Figure. 1 Excel sheet displaying the normalized data collected in the previous lab


Methods
     Before the data could be interpolated into 3D topographic profiles, the data needed to be imported into ArcMap. To do this the add X,Y data tool was used create a new shapefile within a newly created feature class in a new geodatabase. The data for this project was left unprojected because the data was not collected using a geographic coordinate system, rather our own coordinate system (see lab 1 for details). Once this was completed the data could then be interpolated. After being interpolated, the models were brought into ArcScene where they were turned into 3D models.
  • Spline: The first interpolation method was spline. Spline uses mathematical estimate values that reduce the curvature of a surface, passing through the center of the data points. This results a profile with a smooth surface. Spline is an effective method when there are a lot of data points but is not optimal if there are few data points as the model tends to over-correct, resulting in a overly simplified profile built upon generalizations. If there are large discrepancies in the elevation of data points that are close together, the model struggles to create realistic profiles. 
  • (Inverse Distance Weighted (IDW): The IDW method estimates cell values by averaging the values of the collected data points using a weighted scale based upon relative distance to the sample point. For example, if a cell is closer to the sample point, it will have a higher weight assigned to that cell in comparison to a cell further away.
  • Natural Neighbor: This method places a strong importance on the sample points themselves and creates regions surronding each point. 
  • Kriging: This method is more complex than the previous methods as it uses formulas to create an estimated surface based upon sample point values. This model takes into consideration the correlations between direction and distance to predict a surface.  
  • Triangulated Irregular Network (TIN): Tin models are created using set of vertices (sample points) to create a triangulated network using Delaunay triangulation. TIN models create high resolution areas where there is high amounts of variability between points and lower resolution models where data points have low variability. 
     Once the models were run, 2D topographic profiles were created, where they were later imported into ArcScene to create 3D topographic profiles.

Results
Spline: The first interpolation method was spline (figure 2). This created a smooth surface that accurately portrayed the surface of the sandbox. Areas in the southwest corner were over generalized as they were more flat in sandbox than the model portrayed. Of the five interpolation methods, this produced the most aesthetically pleasing model.
Figure 2. Spline 3D interpolation model

IDW: The second model used was the IDW interpolation method (figure 3). This model does portray the elevation changes in the sand box quite well, however the model fails to smooth the surface. This produces a model that has unusual looking bumps that make the model appear unrealistic.
============================================================
Directive 1:
List every interpolation method described in the lab report's Methods section.
Directive 2:
Recast lines of the listing below as a Markdown table with columns n and Line, leaving out blank lines. Begin at the line of the listing that contains "pose: elev=191.7 azim=23.7" and stop after the last line of the listing.

Data provided:
============================================================
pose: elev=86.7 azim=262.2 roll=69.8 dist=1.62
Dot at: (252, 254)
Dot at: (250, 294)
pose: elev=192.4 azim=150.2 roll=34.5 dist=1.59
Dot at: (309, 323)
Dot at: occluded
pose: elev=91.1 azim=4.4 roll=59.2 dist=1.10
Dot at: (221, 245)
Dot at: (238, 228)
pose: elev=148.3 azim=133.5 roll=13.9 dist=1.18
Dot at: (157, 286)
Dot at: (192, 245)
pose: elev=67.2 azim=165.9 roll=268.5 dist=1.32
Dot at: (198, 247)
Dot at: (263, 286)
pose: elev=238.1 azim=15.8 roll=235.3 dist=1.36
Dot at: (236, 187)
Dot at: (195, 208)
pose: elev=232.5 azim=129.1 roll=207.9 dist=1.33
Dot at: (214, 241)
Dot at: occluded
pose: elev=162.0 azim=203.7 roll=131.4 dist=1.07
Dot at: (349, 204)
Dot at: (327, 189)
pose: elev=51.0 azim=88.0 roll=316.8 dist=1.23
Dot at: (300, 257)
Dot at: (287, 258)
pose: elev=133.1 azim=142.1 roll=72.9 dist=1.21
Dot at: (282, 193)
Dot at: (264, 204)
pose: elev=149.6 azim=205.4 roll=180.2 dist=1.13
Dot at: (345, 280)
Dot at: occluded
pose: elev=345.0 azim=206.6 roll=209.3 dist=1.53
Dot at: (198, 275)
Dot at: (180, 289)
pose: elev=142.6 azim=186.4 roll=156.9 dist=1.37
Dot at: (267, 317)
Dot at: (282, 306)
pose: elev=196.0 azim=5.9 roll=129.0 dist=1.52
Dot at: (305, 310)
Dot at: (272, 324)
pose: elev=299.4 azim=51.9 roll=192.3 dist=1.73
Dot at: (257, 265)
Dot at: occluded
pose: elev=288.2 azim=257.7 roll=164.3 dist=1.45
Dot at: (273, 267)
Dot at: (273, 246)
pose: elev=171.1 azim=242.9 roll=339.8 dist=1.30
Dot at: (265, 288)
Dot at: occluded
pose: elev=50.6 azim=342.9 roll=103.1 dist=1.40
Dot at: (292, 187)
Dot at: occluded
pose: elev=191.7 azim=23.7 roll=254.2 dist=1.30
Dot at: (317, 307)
============================================================
Task response 1:
- Spline
- Inverse Distance Weighted (IDW)
- Natural Neighbor
- Kriging
- Triangulated Irregular Network (TIN)

Task response 2:
| n | Line |
|---|---|
| 1 | pose: elev=191.7 azim=23.7 roll=254.2 dist=1.30 |
| 2 | Dot at: (317, 307) |